As any specific detail about the plot would potentially hint at spoilers, here’s what can be told about the story: newly successful businesswoman Naina Sethi finds herself embroiled in a murder case after she’s found to be the only person next to a crime scene. Sethi pleads innocence and ropes in star lawyer Badal Gupta (whose first name is an anagram of the film’s title) to wriggle her out of the life-damaging situation.
In Badla, Ghosh lays out a neatly intriguing premise.
Pannu and Bachchan meet at the former’s residence where Bachchan expertly eggs his client to reveal the last detail - he cannot defend her truth unless he knows it in its entirety. Pannu, initially skeptical, begins to tell her story and that’s the catch. It’s her story, told from her perspective. Bachchan’s job ― he’s a retired advocate who hasn’t ever lost a case and has come out of the slumber one last time ― is to vet her story and tighten all the loopholes.
Ghosh and editor Monisha R. Baldawa use flashbacks seamlessly to jump back into the past and the present as the filmmaker pieces together a narrative that gets increasingly complex, deliciously messy.

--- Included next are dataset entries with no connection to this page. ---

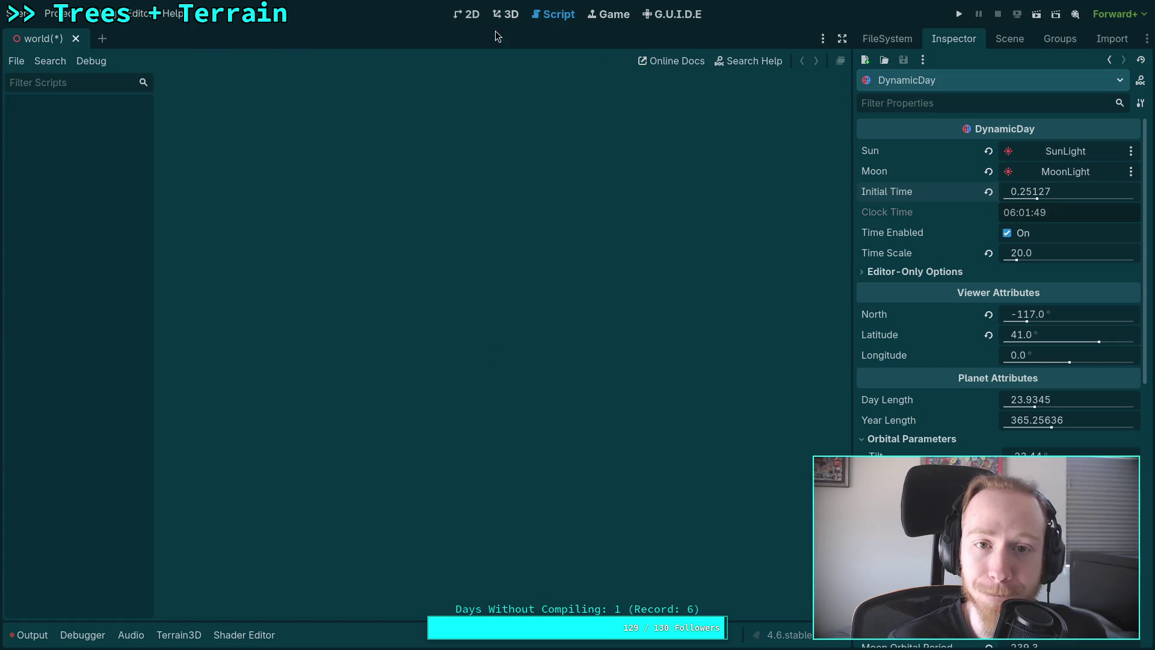
pyautogui.click(510, 14)
pyautogui.click(31, 635)
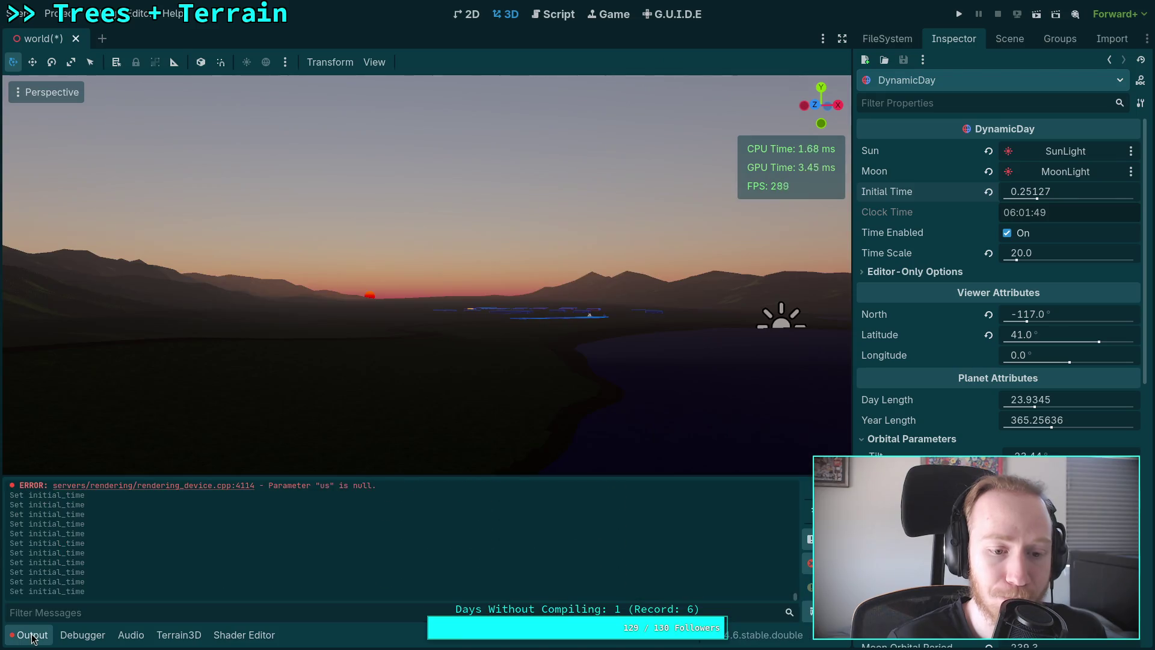
# Move the direct sun-colour mix() from line 293 into line 288 and delete the leftover line.
pyautogui.click(243, 635)
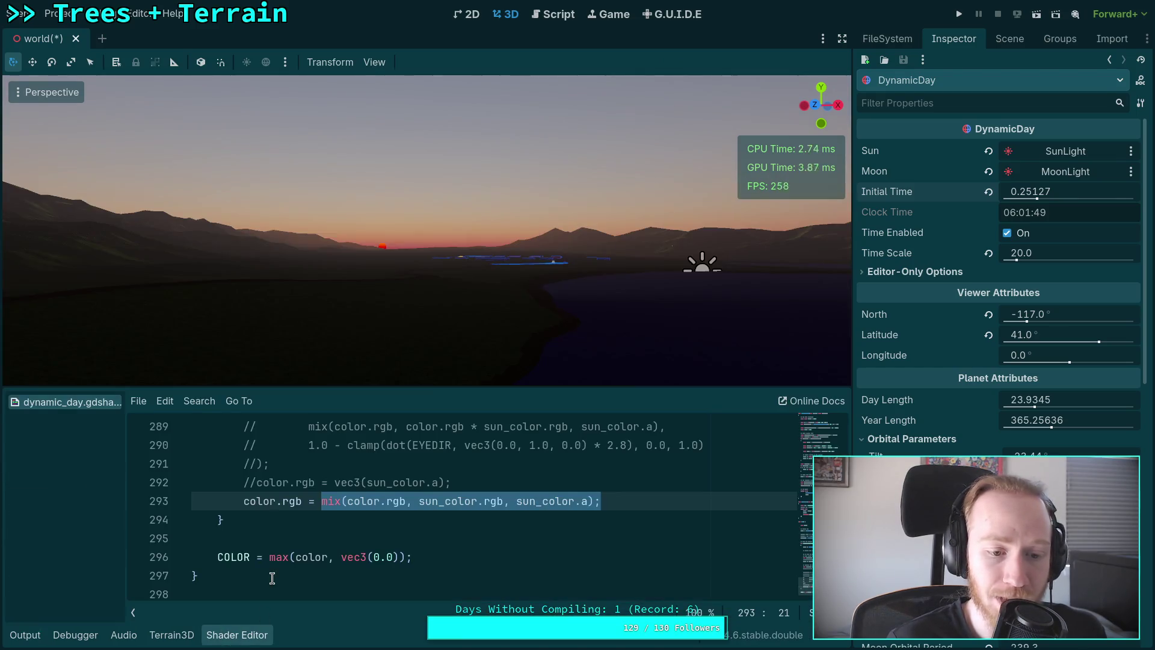
pyautogui.scroll(1, 357, 550)
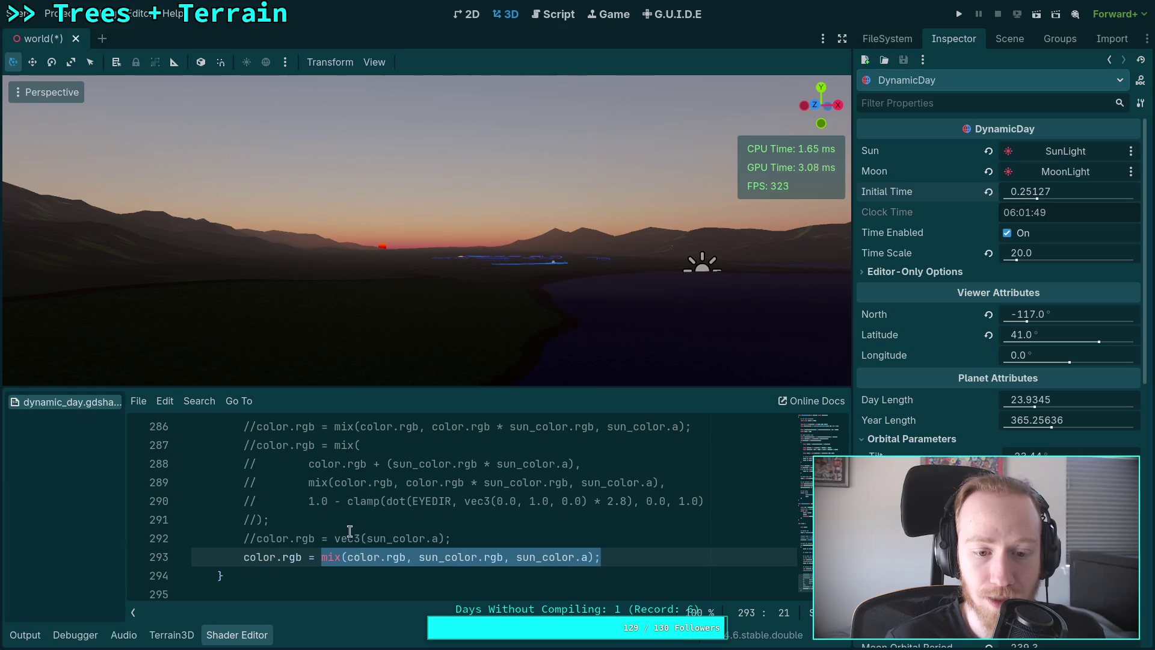
pyautogui.click(355, 519)
pyautogui.moveTo(322, 554); pyautogui.dragTo(594, 557)
pyautogui.press('ctrl+c')
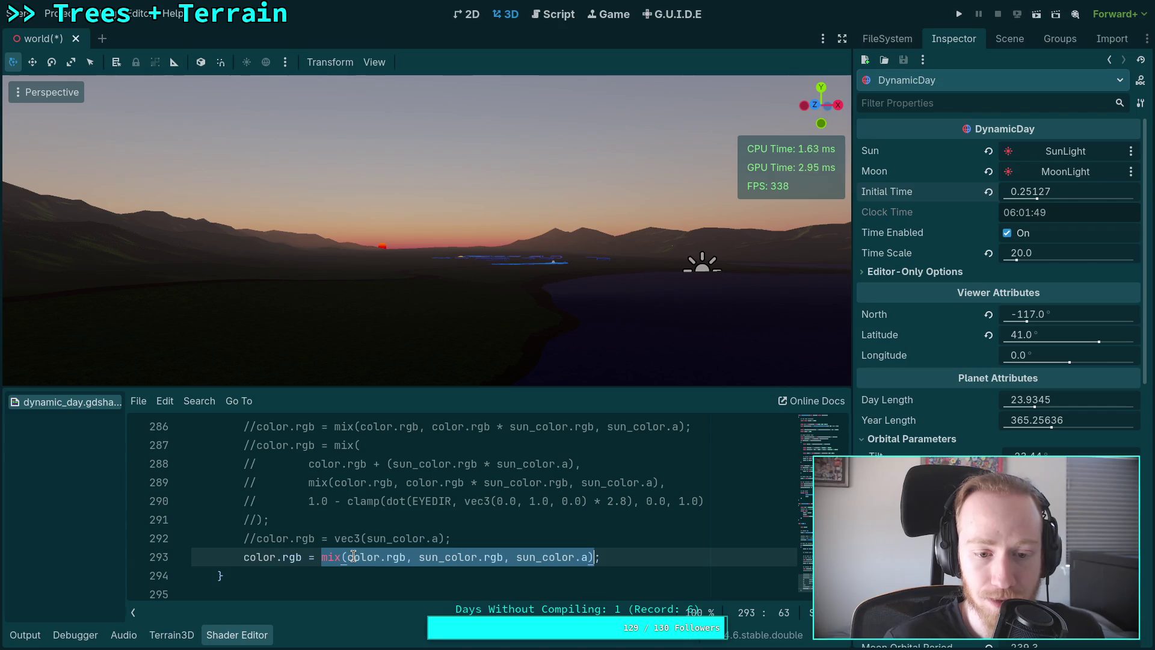
pyautogui.rightClick(355, 557)
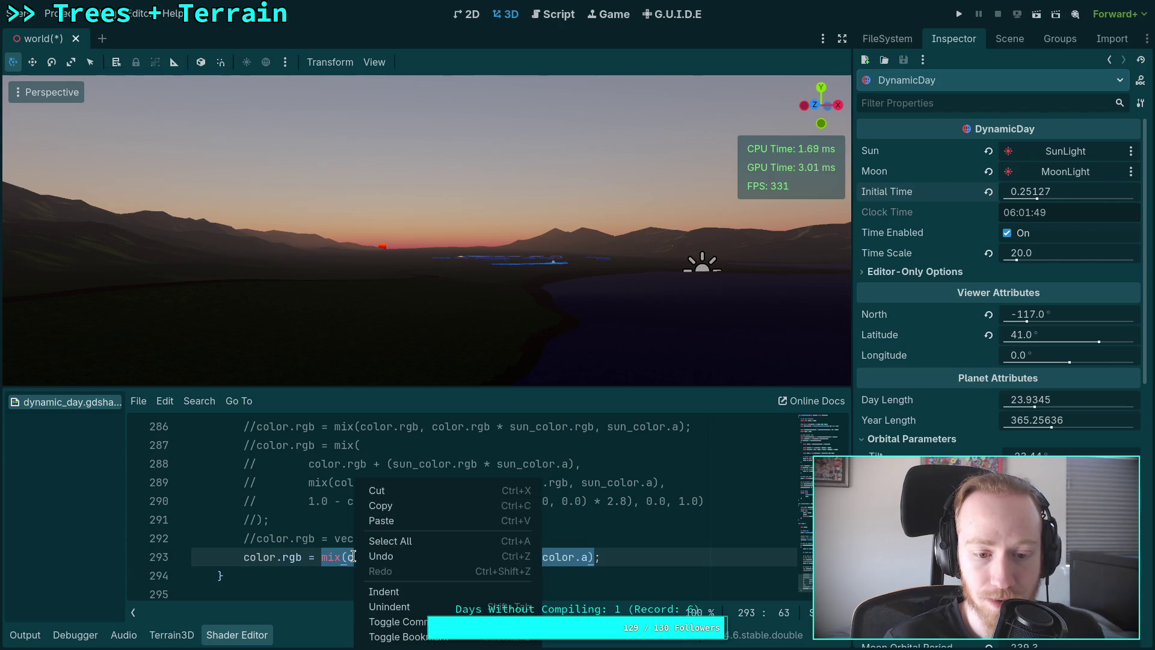
pyautogui.click(376, 491)
pyautogui.moveTo(308, 481); pyautogui.dragTo(659, 482)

More and more characters are introduced, like the parents of a character that has disappeared (Amirta Singh, Tanveer Ghani) and Pannu must ensure she isn’t getting further embroiled in a crime she hasn’t committed in the first place.
Guilt is easy to prove, it’s the innocence that takes a lifetime to establish.
Ghosh, a fascinating storyteller, keeps the proceedings consistently tense, as the versions take a Rashomon-esque turn, with the viewer second-guessing and questioning the truth being fed.
Avik Mukhopadhyay shoots the English countryside with melancholic hues, painting his frames with bleak, overcast skies that further heighten the character’s moral ambiguity while the background score remains appropriately understated without getting overdramatic.
A remake of the Spanish thriller, Contratiempo (it’s available on Netflix), Badla is taut, thrilling, and clever, although it could’ve done with a slightly shorter running time.
After a point, the twists, which drop every few minutes, do start feeling a bit contrived, although a delicious turn and an unexpected move, keeps one consistently enthralled.
This is a film that is as performance-driven as it’s plot-driven and the film’s two primary characters - Bachchan and Pannu ― are incredible as one team that’s, weirdly, in opposition of each other.
Although consistently well-performed, it’s Amrita Singh who is the real winner in the drama. Singh, who has always excelled in every role, reveals remarkable control over her craft as she shifts between a grieving mother and a deeply vengeful woman.
Intellectually stimulating, Badla is a finely-crafted thriller, one that’s both, uneasily tense and deliciously entertaining. It also keeps drawing in parallels with Mahabharata, a great storytelling device, where the filmmaker is constantly dropping clues to the audience.
The trick is to decode them before the film does it for us.